What does ADA compliant mean for a building built before the rules were enacted?
Many people are under the impression that the American Disabilities Act applies primarily to new construction, and that buildings existing before 1990 are exempt from compliance or “grandfathered in”.
This is a mistake. An addition or alteration to an existing building triggers a legal responsibility to bring the building into compliance. All parties to the project can be held responsible, including the contractors and building owner(s).
What does ADA compliant mean, by the rules?
ADA Section 202 reads as follows:
202.1 General. Additions and alterations to existing buildings or facilities shall comply with 202.
202.2 Additions. Each addition to an existing building or facility shall comply with the requirements for new construction. Each addition that affects or could affect the usability of or access to an area containing a primary function shall comply with 202.4.
202.3 Alterations. Where existing elements or spaces are altered, each altered element or space shall comply with the applicable requirements of Chapter 2.
202.3.1 Prohibited Reduction in Access. An alteration that decreases or has the effect of decreasing the accessibility of a building or facility below the requirements for new construction at the time of the alteration is prohibited.
202.3.2 Extent of Application. An alteration of an existing element, space, or area of a building or facility shall not impose a requirement for accessibility greater than required for new construction.

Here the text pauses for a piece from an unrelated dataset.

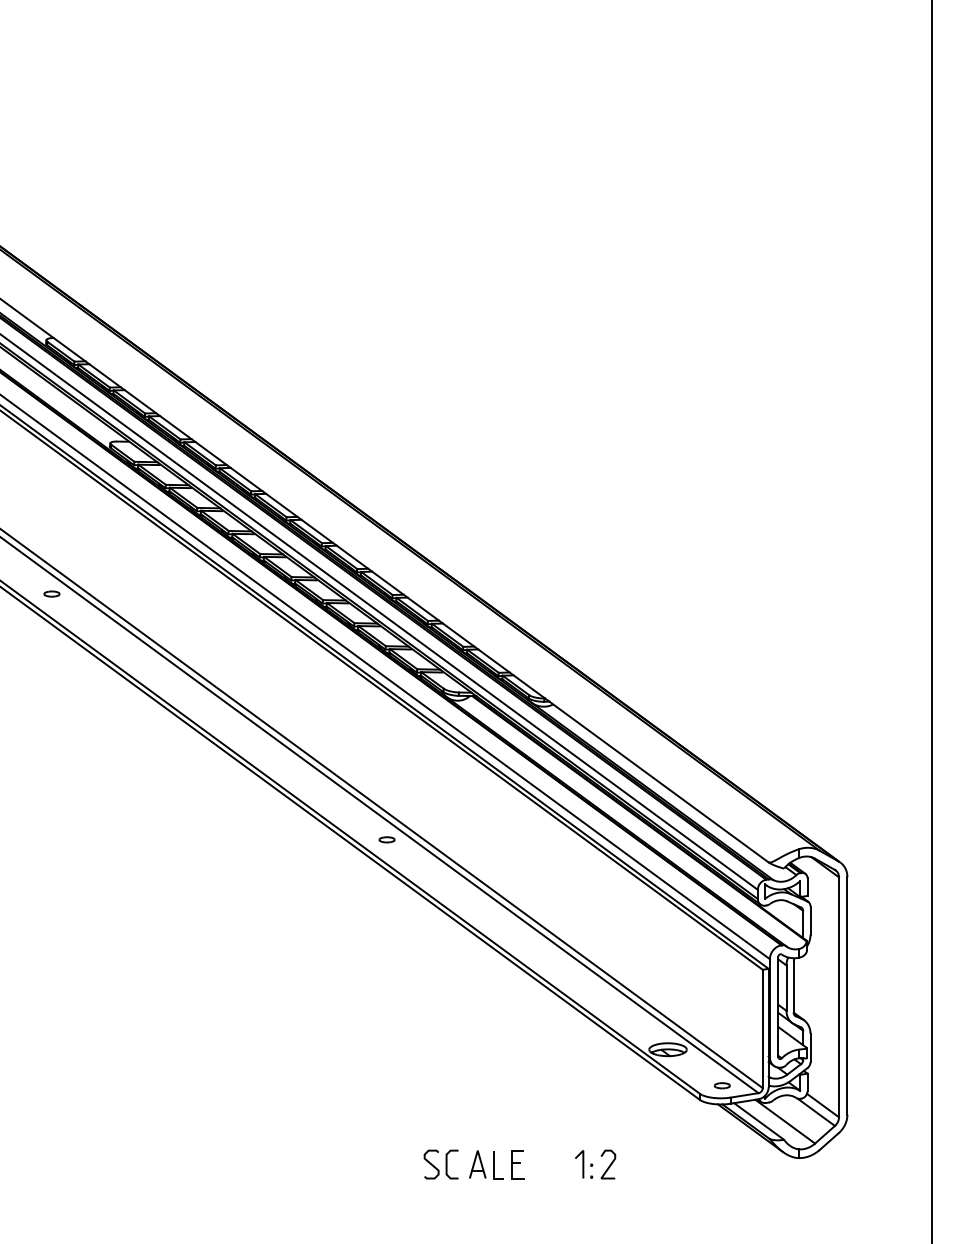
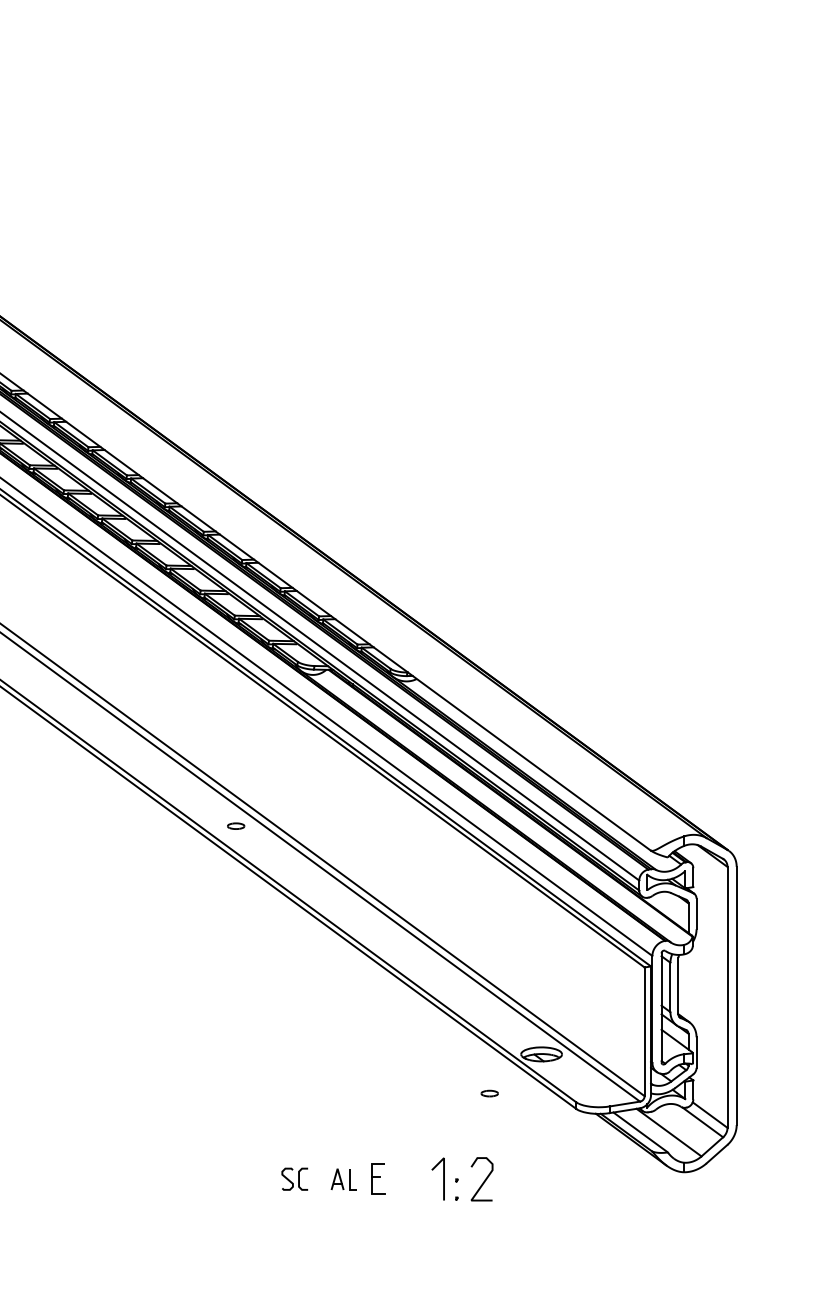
part: (721, 1085) -> (488, 1093), moved
part: (440, 1164) -> (294, 1179), size x0.7
part: (486, 1164) -> (344, 1179), size x0.7
part: (595, 1164) -> (462, 1179), size x1.4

202.4 Alterations Affecting Primary Function Areas. In addition to the requirements of 202.3, an alteration that affects or could affect the usability of or access to an area containing a primary function shall be made so as to ensure that, to the maximum extent feasible, the path of travel to the altered area, including the rest rooms, telephones, and drinking fountains serving the altered area, are readily accessible to and usable by individuals with disabilities, unless such alterations are disproportionate to the overall alterations in terms of cost and scope as determined under criteria established by the Attorney General.